The Development Tools SDK is a collection of independent projects specifically targeted to address performance analysis at scale. The team actively works to leverage techniques for common and identified problem patterns and creates new techniques for software quality assurance related to performance analysis tools while also supporting advanced techniques, such as autotuning and compiler integration, for upcoming heterogeneous architectures.

The Math Libraries SDK, or Extreme-Scale Scientific Software Development Kit (xSDK), predates ECP and is the largest ECP SDK effort. See more under Math Libraries.

The Data and Visualization SDK focuses on the delivery of efficient data management and storage libraries; services such as checkpoint/restart, monitoring, code coupling, and compression; and an efficient in situ visualization and analysis pipeline. The goal is to improve the deployment and usage of I/O and analysis capabilities.

The Scientific Workflows SDK is a new effort to create a rigorously tested community-curated collection of composable workflow technologies. The goal of this SDK is to ensure the exascale readiness of many scientific and other relevant ECP simulation workflows and improve their long-term sustainability.

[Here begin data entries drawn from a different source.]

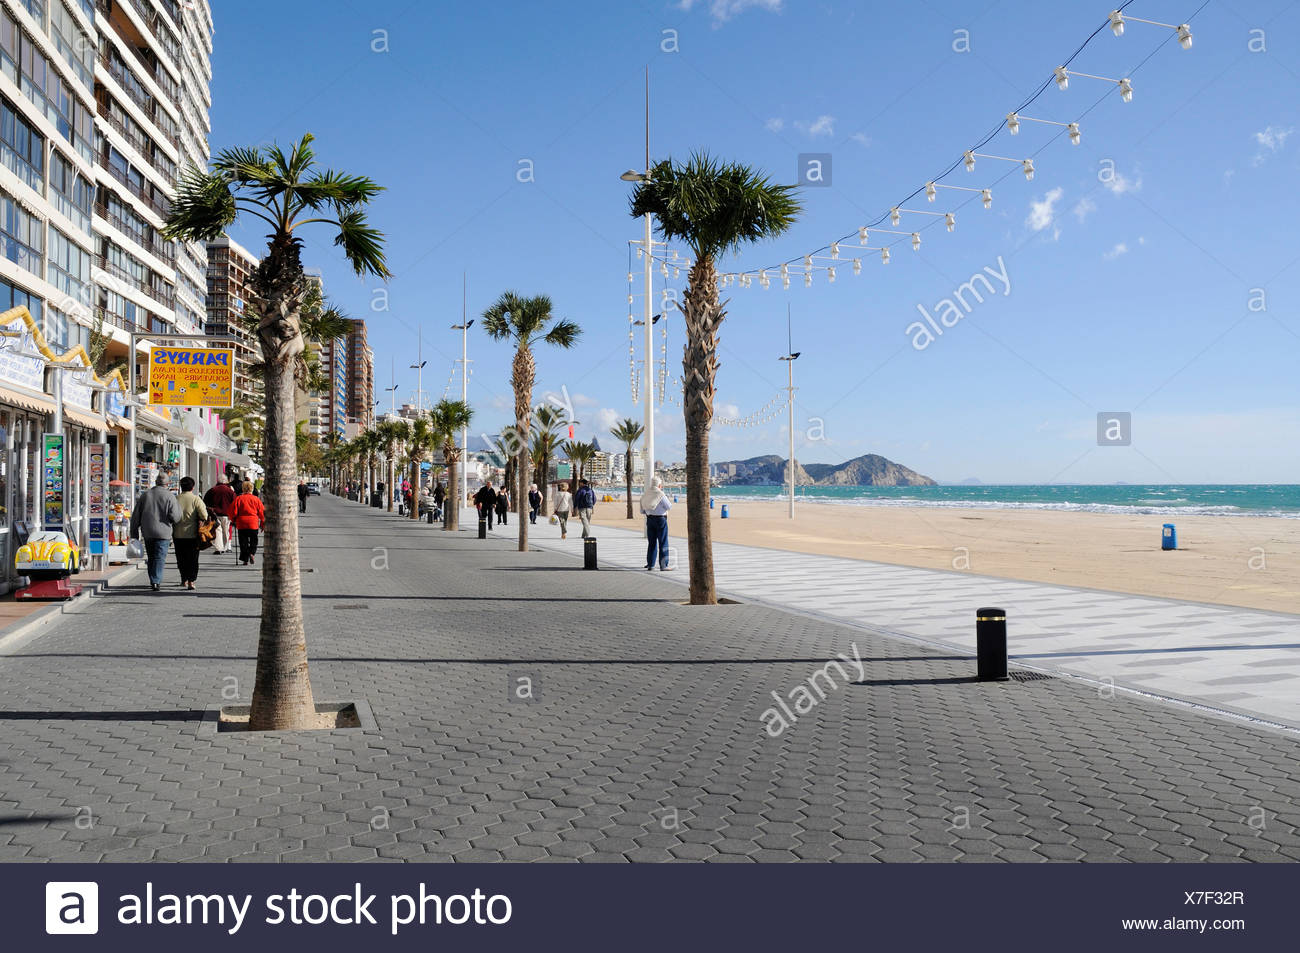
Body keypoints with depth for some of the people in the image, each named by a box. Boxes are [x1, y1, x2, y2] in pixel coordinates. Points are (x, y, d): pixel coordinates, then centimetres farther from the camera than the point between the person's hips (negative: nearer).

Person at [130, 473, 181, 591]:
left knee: (151, 558, 15)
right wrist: (178, 507, 7)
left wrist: (134, 534, 12)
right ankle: (156, 581, -13)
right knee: (160, 558, -3)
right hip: (163, 533, -4)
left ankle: (153, 581, 19)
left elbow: (135, 516, 8)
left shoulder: (145, 494, 8)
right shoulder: (169, 496, -6)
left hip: (147, 533, 4)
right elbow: (175, 517, -13)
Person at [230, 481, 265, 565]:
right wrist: (262, 522, 15)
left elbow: (233, 511, -2)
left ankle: (245, 560, 4)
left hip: (241, 524, 0)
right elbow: (262, 511, 4)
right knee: (253, 540, 13)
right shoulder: (256, 499, 2)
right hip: (253, 523, 0)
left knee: (243, 542, 6)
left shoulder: (238, 499, -1)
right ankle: (252, 553, -11)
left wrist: (233, 520, 15)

Toward this goal, the team is applying a community approach to design the SDK, integrate libraries and components, and define component interfaces.

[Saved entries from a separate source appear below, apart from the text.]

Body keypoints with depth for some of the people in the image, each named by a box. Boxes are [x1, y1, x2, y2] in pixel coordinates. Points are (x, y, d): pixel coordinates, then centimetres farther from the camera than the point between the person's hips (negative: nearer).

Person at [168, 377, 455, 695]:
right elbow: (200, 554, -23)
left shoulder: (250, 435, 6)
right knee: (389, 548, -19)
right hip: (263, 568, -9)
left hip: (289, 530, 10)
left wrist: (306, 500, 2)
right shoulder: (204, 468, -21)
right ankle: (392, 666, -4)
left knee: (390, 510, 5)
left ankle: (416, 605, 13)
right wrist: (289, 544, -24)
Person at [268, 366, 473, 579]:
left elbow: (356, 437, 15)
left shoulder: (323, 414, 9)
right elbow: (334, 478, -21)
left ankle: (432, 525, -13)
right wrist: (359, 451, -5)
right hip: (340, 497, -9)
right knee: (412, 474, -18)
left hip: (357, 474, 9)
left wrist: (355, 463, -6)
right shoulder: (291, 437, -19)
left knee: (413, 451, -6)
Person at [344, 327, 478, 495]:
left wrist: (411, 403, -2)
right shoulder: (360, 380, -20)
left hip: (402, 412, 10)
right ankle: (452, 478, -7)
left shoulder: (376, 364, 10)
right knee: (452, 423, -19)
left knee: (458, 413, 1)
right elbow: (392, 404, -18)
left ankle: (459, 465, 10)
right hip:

The Software Ecosystem SDK effort coordinates activities between the various SDK projects, manages the release and testing of the E4S, and ensures that the software technologies within E4S can be built from source via the Spack package manager or used via prebuilt container images. Application developers can build the subset of the software technologies needed for their specific application. This effort fosters collaboration between software technologies and interacts heavily with the Hardware and Integration (HI) focus area to facilitate software product installation at the facilities.

Principal Investigator(s):

Sameer Shende, University of Oregon; Bart Miller, University of Wisconsin—Madison; Patrick O'Leary, Kitware Inc.; Dan Laney, Lawrence Livermore National Laboratory; Jim Willenbring, Sandia National Laboratories; Ulrike Yang, Lawrence Livermore National Laboratory; Todd Gamblin, Lawrence Livermore National Laboratory

Collaborators:

Argonne National Laboratory, Brookhaven National Laboratory, the HDF Group, Oak Ridge National Laboratory

Progress to date

  • E4S 23.02 was released, which contains 106 full products from across the software technologies and can be built from source via the Spack package manager or used via prebuilt container images and is available on AWS.
  • E4S has added extensive continuous integration (CI) testing. This testing is used to maintain interoperability and compatibility across the entire suite of E4S software and is a compliment to the CI testing done by individual software products.
  • The Data and Visualization SDK has established CI testing that is triggered by changes to the develop branch of Spack. This testing comprises about 160 separate package builds. The testing has already led to the quick resolution of many issues. This testing layer moves some of the burden of maintaining interoperability from the E4S team to staff who are more deeply familiar with data and visualization software.
  • The Tools SDK was verified to build on the pre-exascale systems at Argonne Leadership Computing Facility (ALCF) and National Energy Research Scientific Computing Center (NERSC), as well as the early-access system at ALCF. The SDK was integrated into the ALCF facility GitLab CI workflow and the Office of Scientific and Technical Information CI workflow hosted at NERSC. The test suites for two of the six SDK products were verified to successfully execute on the pre-exascale systems at NERSC, Lawrence Livermore National Laboratory, and ALCF.
  • Version 1 of the E4S community policies was released. These policies will serve as membership criteria for E4S and are modeled after the xSDK community policies.
  • This year, the winner and two of three finalists of the International Conference for High Performance Computing, Networking, Storage, and Analysis Gordon Bell Special Award for COVID-19 competition leveraged the scalable workflow technologies brought together by the ECP ExaWorks project.